SELECTED TEXT ▸
A panicked-looking woman on a train frantically searches her mind for where she will find the nearest bathroom in the city.

Knowing Where the Nearest Loo is Has Always Been My Superpower

My IBS superpower has always been knowing where the nearest toilet is at all times. It’s like I can sniff them out. Or I have X-ray vision which allows me to scan shopping centers, train stations and pubs on the high street, knowing which ones would be a safe and comfortable bet if I need to use them urgently. It feels crucial to know this with the incredibly unpredictable nature of IBS-D.

Researching bathrooms to prepare for the worst

By knowing this trivial information it felt like I was preparing myself for the worst, and I was of the belief that this was a good idea. Better to be safe than sorry, right?

What you have to understand here is that if I felt my body give that twinge before an urgent bowel opening, like a two-minute warning, I’d be so consumed by panic that I’d either freeze or wander aimlessly. I thought if I researched toilets beforehand, I’d feel calmer as I’d know my options, should I need to go.

When I used to commute into London daily for work, I knew that there was a station 20 minutes into my journey with toilets. Or that if I could make 50 minutes I could go at the end destination. Both of which I’ve utilized over my eight years of commuting.

TASK SET ▸
[1] Name every kind of place that the essay about locating toilets says the writer can scan for a usable toilet.
[2] Continue the essay about locating toilets, beginning after its final sentence about eight years of commuting.
The items after this point are separate material and are unrelated to the essay about locating toilets.

DATA TO EXAMINE ▸

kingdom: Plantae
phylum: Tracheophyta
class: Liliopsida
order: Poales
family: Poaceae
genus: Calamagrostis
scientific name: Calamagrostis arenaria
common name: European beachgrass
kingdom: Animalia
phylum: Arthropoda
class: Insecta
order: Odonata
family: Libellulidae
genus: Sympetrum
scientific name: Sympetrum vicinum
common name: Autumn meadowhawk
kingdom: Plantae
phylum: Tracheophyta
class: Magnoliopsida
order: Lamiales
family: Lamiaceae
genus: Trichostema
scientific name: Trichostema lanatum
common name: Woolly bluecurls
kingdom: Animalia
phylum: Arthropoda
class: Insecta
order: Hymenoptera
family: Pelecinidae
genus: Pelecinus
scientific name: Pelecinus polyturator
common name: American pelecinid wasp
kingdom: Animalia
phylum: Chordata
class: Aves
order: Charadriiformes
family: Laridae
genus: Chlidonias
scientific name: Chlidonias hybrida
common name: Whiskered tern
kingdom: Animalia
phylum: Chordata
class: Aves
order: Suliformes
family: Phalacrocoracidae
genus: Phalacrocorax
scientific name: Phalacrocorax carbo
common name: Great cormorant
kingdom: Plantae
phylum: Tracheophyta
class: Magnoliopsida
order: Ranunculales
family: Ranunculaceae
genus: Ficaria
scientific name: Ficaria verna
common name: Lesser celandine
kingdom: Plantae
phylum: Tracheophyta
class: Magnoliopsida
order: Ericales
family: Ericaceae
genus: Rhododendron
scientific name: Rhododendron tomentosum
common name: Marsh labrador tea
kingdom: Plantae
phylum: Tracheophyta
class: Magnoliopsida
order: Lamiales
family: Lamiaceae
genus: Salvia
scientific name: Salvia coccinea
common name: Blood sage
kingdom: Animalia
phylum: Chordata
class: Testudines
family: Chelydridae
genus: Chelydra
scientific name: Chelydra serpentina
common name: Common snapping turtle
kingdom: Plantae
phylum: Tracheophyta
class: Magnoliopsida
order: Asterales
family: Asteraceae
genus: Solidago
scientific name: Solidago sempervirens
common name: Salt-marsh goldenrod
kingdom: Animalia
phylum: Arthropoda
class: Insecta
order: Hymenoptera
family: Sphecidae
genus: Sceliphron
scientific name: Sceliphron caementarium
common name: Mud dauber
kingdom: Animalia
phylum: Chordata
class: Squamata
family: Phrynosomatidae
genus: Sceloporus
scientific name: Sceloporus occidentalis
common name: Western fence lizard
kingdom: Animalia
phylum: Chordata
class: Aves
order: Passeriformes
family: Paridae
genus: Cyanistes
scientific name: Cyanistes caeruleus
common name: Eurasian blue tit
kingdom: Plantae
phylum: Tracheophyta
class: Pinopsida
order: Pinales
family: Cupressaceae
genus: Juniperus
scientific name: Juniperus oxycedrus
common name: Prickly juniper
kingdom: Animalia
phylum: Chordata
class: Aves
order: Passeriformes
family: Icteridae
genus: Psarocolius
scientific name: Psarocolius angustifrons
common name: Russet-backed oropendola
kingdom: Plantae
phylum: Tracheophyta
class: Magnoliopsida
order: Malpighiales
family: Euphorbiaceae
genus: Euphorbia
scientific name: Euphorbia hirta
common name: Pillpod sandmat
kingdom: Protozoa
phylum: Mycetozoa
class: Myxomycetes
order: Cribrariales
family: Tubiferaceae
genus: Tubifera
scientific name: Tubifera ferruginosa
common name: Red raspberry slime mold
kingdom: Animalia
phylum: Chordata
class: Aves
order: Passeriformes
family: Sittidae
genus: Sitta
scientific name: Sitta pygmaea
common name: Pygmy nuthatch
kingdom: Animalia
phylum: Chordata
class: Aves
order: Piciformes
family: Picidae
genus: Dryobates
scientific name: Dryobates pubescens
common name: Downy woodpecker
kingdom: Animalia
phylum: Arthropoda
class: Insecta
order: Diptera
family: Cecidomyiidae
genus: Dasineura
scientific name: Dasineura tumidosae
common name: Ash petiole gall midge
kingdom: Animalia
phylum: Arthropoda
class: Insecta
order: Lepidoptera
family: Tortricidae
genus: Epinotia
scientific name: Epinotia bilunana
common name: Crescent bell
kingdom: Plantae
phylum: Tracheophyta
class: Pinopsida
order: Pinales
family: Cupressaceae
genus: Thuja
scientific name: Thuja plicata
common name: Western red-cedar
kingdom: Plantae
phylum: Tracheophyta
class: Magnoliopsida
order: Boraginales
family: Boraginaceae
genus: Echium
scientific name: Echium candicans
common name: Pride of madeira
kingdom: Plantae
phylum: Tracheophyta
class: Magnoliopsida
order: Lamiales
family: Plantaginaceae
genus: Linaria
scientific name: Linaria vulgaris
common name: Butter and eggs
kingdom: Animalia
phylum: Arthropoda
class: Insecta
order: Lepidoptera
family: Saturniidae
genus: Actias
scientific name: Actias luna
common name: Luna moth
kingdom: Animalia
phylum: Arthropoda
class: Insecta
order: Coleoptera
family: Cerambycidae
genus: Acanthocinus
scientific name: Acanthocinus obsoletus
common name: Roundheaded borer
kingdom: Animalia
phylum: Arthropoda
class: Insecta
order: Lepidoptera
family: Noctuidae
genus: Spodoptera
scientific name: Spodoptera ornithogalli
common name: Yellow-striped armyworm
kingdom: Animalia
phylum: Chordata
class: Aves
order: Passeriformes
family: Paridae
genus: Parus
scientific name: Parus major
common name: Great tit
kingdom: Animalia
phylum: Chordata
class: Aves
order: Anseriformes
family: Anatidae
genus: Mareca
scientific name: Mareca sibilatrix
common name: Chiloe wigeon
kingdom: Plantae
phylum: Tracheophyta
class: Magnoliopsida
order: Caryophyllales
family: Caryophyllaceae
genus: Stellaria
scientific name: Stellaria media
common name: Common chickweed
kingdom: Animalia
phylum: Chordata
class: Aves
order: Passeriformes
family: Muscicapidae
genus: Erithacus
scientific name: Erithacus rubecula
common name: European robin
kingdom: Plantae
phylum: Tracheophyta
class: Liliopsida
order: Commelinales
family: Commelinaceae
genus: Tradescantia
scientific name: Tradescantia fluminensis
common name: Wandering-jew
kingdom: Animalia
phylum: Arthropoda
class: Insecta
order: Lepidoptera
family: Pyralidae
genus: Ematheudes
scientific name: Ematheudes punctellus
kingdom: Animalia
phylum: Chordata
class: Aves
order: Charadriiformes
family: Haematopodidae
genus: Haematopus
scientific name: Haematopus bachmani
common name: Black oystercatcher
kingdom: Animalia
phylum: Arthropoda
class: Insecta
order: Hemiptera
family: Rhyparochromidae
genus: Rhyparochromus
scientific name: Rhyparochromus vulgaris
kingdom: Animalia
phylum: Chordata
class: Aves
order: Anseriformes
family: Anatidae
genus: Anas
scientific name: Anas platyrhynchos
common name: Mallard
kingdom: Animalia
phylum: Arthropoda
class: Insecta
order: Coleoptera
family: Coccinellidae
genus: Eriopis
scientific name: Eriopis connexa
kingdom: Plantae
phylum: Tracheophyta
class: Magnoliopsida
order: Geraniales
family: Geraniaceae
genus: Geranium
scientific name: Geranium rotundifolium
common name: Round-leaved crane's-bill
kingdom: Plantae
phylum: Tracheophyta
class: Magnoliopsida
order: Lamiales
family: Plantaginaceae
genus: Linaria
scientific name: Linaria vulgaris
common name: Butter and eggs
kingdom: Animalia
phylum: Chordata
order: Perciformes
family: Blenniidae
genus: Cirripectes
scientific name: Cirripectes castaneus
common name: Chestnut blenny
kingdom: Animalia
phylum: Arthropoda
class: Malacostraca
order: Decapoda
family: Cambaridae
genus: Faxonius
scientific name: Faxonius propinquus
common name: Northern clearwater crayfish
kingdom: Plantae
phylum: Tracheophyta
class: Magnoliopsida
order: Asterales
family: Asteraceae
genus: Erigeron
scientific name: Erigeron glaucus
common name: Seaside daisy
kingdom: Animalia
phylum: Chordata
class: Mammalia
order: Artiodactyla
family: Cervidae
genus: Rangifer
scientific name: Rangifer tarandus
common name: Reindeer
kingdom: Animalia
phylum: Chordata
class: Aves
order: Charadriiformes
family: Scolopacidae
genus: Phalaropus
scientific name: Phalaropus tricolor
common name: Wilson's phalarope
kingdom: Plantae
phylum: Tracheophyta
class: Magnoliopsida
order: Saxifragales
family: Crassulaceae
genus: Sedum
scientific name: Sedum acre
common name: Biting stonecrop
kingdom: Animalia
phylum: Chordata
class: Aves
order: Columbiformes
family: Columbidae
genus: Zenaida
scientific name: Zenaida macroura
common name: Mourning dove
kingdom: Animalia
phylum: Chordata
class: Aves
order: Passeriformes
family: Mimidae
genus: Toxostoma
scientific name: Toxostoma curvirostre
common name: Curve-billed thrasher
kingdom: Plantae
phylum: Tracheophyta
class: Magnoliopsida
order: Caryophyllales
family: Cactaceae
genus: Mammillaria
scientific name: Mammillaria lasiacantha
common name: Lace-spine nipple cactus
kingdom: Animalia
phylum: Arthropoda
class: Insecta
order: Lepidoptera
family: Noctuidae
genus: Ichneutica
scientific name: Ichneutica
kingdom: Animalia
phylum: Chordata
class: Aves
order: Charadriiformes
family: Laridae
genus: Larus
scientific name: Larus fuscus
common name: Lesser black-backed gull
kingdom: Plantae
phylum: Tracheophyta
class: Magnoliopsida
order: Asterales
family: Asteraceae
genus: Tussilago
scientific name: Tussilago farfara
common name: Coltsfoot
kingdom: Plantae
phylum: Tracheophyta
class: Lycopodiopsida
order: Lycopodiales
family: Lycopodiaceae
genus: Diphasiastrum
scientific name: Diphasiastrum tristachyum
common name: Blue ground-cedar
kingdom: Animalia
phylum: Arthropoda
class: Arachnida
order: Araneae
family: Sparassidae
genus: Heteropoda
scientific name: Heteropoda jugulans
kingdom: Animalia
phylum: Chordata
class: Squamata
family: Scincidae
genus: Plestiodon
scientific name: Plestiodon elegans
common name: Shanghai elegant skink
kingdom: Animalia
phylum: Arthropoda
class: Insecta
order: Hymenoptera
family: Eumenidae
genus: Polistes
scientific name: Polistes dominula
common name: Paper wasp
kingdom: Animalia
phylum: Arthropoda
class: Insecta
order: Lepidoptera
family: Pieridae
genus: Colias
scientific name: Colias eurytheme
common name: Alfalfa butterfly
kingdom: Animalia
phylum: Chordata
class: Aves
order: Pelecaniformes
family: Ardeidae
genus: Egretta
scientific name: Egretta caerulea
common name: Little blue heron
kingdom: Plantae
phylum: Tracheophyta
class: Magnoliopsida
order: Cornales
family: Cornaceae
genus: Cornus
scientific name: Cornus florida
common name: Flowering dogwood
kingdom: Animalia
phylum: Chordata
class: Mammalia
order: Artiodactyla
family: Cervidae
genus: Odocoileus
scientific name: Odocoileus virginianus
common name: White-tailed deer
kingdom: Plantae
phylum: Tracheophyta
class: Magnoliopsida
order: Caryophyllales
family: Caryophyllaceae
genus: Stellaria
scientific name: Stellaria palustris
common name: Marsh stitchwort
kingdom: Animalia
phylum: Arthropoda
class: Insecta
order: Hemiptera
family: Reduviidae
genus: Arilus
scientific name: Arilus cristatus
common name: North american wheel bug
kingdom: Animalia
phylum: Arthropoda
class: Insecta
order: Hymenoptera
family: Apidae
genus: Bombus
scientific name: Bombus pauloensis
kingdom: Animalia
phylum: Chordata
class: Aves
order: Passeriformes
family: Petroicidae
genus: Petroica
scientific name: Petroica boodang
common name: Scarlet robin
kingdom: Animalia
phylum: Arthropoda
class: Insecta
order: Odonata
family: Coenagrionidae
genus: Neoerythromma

RESPONSES ▸
[1] Shopping centers, train stations, and pubs on the high street.

[2]
A moment of panic when no bathrooms were to be found

Perhaps it all stems back to that moment I had on one commute home where I nearly lost control. Picture the scene, it was post rush hour, so I was able to get a seat. I’d popped my top jean button as I could feel my stomach swelling. Within minutes the cramping pains had started and weren’t showing any signs of easing. I felt the dreaded gurgle warning from deep inside my gut and immediately panic flooded through me. I felt clammy and my heart rate quickened. There were no toilets on the train and I still had a way left on my journey. I called both my husband and mum in a blind panic to see if either of them could pick me up from my final station. I then spent the remainder of the journey in a fit of tears, doubled over in agony, trying to not lose control of my bowels.

I can laugh at that particular tale now because humor is my default setting on dealing with IBS. And I know I made it home to the safety of my own loo before breaking. So there's that.

Breaking my toilet-searching habit

Since having CBT, I've found that I've relaxed when it comes to my IBS. It doesn't control my every waking thought so I no longer think ahead. This means I’m trying to break out of my toilet-searching habit. Because for me, stressing about where the nearest toilet is, does not help my case. In fact, it sometimes makes me think I need it more. I could do without those thoughts.